Partisan politics begin to decay and shred as mid-term elections approach. Essentially, the managers of the Congressional segment of Party leadership — both Tweedledee and Tweedledum — have started to differentiate themselves from an administration wholly out of touch with the American electorate.

Colin Powell didn’t have to speak out, again. He realized that we have a president who already decided to ignore the previous McCain Bill on Torture — and will probably do so, again.



  1. RBG says:

    I think you just made that up. You have to admit you have no idea what goes on out there. Not to mention what you say makes no common sense. What makes common sense is that somebody is getting something out of it or there would be no torture at all. It makes common sense that of all the torturing, at some point somebody is going to have some kind of vital information. What makes common sense is that torturers are not going to provide you with a handy set of stats. As it turns out, they seem all very reluctant to even admit torturing for some reason.

    And I guess if I hadn’t answered your post, by your logic, I would be the correct one here.

    RBG

  2. Mr. H. Fusion says:

    It makes common sense that of all the torturing, at some point somebody is going to have some kind of vital information

    There is absolutely no evidence that that is true. There is considerable evidence that the opposite is true. The FBI’s best interrogators have repeatedly said that winning the trust and confidence of the prisoner will garner more and better information then torturing until they give you something. Forced testimony is notoriously unreliable.

    My father always used to tell me that you will catch more flies with honey then with vinegar.

  3. RBG says:

    I have no evidence that people exist who hold vital information… but we both know they do.

    I have no evidence that people are tortured in great numbers… but we both know they are.

    I have no evidence that people break under torture… but we both know they do.

    I have no evidence that broken people tell everything they know and then some… but we both know they do.

    I have no evidence that torture statements can be checked and cross-checked… we both know they can.

    Your requirement for evidence is unneeded and purely argumentative.

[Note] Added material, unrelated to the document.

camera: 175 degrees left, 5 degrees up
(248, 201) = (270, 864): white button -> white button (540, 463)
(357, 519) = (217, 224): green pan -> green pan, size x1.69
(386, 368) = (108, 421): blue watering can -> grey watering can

    But I guess it doesn’t matter because that’s pretty much the end of torturing for information with this new discovery by the FBI.

    RBG

  4. RBG says:

    How strange (and awful). Just saw this now:

    “Parents describe how girl escaped from captor’s hole”
    POSTED CNN: 11:45 p.m. EDT, September 17, 2006

    http://www.cnn.com/2006/LAW/09/17/text.rescue/index.html

    29. (If it’s easier, think one little girl locked underground with proven kidnapper refusing to tell where.) -RBG

    RBG

  5. Smartalix says:

    “I have no evidence that torture statements can be checked and cross-checked… we both know they can.”

    No, we can’t. If we could crosscheck and verify we wouldn’t need to torture, investigative analysis would be sufficient. People under torture lie, you know.

  6. RBG says:

    If entirely new names or addresses surfaced complete with details of a crime only a perpetrator would know came to light -especially from multiple sources – it’s reasonable to think these could be investigated. Unless you are saying this is an impossible situation.

    RBG

  7. AB CD says:

    I’m amazed that you think all this torture is just for fun, and that somehow these people doing the questioning don’t know what you ‘know’ about how ineffective torture is.